WHAT THE EXERCISE ASKS:
Find each line in the records below that contains the word "current", matching case exactly, and copy those lines in full.

THE DATA:
*****
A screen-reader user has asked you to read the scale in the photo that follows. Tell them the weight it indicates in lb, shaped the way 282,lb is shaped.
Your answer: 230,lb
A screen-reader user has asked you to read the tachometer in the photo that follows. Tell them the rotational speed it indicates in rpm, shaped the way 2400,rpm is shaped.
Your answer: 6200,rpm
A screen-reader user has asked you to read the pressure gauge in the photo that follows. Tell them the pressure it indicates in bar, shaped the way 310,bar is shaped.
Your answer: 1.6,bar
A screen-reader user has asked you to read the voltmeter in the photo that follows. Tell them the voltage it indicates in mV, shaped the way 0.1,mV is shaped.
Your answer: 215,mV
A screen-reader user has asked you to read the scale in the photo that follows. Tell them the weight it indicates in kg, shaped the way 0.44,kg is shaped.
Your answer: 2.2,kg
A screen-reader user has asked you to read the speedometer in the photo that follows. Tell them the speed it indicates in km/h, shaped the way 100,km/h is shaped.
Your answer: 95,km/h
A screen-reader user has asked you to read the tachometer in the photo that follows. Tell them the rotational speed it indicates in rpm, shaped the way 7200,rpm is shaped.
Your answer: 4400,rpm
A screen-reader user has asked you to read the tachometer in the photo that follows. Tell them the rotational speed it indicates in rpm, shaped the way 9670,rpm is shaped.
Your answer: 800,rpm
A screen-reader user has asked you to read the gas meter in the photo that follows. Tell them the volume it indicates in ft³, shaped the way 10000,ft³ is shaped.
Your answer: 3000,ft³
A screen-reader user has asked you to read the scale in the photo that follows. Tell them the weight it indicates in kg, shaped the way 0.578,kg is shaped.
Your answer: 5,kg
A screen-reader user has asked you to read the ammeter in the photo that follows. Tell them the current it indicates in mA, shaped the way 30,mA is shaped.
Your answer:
*****
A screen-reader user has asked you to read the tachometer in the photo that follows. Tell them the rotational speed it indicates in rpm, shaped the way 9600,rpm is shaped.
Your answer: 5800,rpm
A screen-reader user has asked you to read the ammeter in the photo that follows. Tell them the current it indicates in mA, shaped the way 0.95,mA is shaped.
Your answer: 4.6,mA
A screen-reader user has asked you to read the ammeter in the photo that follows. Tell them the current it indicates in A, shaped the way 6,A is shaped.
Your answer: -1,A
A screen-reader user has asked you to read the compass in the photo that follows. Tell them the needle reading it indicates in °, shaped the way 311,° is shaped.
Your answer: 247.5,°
*****
RESULT OF THE EXERCISE:
A screen-reader user has asked you to read the ammeter in the photo that follows. Tell them the current it indicates in mA, shaped the way 30,mA is shaped.
A screen-reader user has asked you to read the ammeter in the photo that follows. Tell them the current it indicates in mA, shaped the way 0.95,mA is shaped.
A screen-reader user has asked you to read the ammeter in the photo that follows. Tell them the current it indicates in A, shaped the way 6,A is shaped.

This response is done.